Your goal →
Answer these from the figure captions on vitamin D3 metabolites and VDR:
(a) For how long were the cells incubated?
(b) What PDB code identifies the VDR crystal structure?
(c) What color are the carbons of the co-crystallized 1,25(OH)₂D3?

Extract provided →
****************************************
Hydroxymetabolites of 20(OH)D3 stimulate VDR-GFP translocation from the cytoplasm to the nucleus in the SKMEL-188 melanoma line stably overexpressing VDR-GFP [53]. The cells were incubated for 90 min in the presence of 20S,25(OH)₂D3, 1α,20S,25(OH)₃D3, 20S,26(OH)₂D3,1α,20S,26(OH)₃D3, 20S,24R(OH)₂D3 or 1α,20S,24R(OH)₃D3, or vehicle (ethanol) and translocation to the nucleus was measured as described in [92] with modifications listed in the supplemental file Data represent means ± SE (n=3–4). *, p<0.05; **, p<0.01; ***, p<0.001 at student t-test. #, p<0.05; ##, p<0.01; ###, p<0.001 at one-way ANOVA test.

Figure 4

Common binding mode predicted for hydroxy-D3 metabolites in the genomic site of the VDR crystal structure (PDB code 1DB1). (A) Docked poses of hydroxy-D3 metabolites (listed in Table 2) are shown with thin bonds and green colored carbons. For comparison, the co-crystallized 1,25(OH)₂D3 is shown with thick bonds and light brown colored carbons. All other atoms are colored by atom type (O: red, N: blue, S: yellow, H: white). Only VDR residues involved in polar interactions with the ligands are included. Hydrogen bonding interactions of 1α(OH) and 3(OH) groups common in docked poses are indicated with dashed lines. (B) Schematic summary of interactions formed by docked analogs listed in Table 2 in the genomic site of VDR. Interactions formed between VDR residues and OH substituents in docked poses of the analog series are indicated with dashed lines, colored distinctly for each OH group. For example, 24(OH) in poses of some analogs interact with H397 while in case of other analogs with H305 (light blue dashed lines). VDR residue labels are color coded: those involved in polar interactions are dark blue; those contributing to non-polar interactions are dark brown.
****************************************
Source material →
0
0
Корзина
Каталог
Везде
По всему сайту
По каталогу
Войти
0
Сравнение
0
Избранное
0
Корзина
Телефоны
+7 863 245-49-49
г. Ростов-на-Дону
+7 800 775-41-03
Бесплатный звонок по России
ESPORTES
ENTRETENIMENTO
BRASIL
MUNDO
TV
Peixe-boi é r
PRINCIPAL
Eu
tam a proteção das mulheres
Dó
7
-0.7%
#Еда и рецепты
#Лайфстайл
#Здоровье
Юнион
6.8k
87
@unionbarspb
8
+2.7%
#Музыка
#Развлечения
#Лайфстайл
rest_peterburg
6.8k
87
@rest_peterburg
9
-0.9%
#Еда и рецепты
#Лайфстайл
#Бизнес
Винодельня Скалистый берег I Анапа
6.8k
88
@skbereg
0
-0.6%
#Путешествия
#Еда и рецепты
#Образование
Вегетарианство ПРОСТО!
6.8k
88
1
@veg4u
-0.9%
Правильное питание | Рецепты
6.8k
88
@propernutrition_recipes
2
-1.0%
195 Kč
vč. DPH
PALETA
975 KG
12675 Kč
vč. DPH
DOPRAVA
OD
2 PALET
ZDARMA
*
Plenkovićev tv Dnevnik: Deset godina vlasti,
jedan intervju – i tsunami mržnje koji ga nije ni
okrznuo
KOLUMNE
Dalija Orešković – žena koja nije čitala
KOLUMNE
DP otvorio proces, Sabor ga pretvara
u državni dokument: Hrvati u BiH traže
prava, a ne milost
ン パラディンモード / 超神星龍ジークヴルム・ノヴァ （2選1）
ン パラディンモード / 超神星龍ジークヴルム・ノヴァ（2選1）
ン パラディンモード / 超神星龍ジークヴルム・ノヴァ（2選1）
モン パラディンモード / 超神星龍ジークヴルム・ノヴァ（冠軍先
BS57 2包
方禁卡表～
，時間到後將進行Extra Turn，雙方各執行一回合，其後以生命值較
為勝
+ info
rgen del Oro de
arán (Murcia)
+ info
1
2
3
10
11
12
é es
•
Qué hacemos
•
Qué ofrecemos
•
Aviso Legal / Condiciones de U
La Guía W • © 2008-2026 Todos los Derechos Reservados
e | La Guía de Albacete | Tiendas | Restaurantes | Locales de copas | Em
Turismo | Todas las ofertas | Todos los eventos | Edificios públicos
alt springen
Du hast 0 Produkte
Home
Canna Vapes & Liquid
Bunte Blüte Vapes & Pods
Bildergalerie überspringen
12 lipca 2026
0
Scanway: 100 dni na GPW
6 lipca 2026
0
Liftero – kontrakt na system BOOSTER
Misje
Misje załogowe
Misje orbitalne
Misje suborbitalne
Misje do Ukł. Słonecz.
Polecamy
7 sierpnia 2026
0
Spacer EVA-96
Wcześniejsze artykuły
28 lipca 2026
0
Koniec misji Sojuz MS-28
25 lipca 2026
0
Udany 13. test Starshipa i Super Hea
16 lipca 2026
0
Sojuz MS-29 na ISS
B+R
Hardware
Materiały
****************************************
Solution to this exercise →
(a) 90 min
(b) 1DB1
(c) Light brown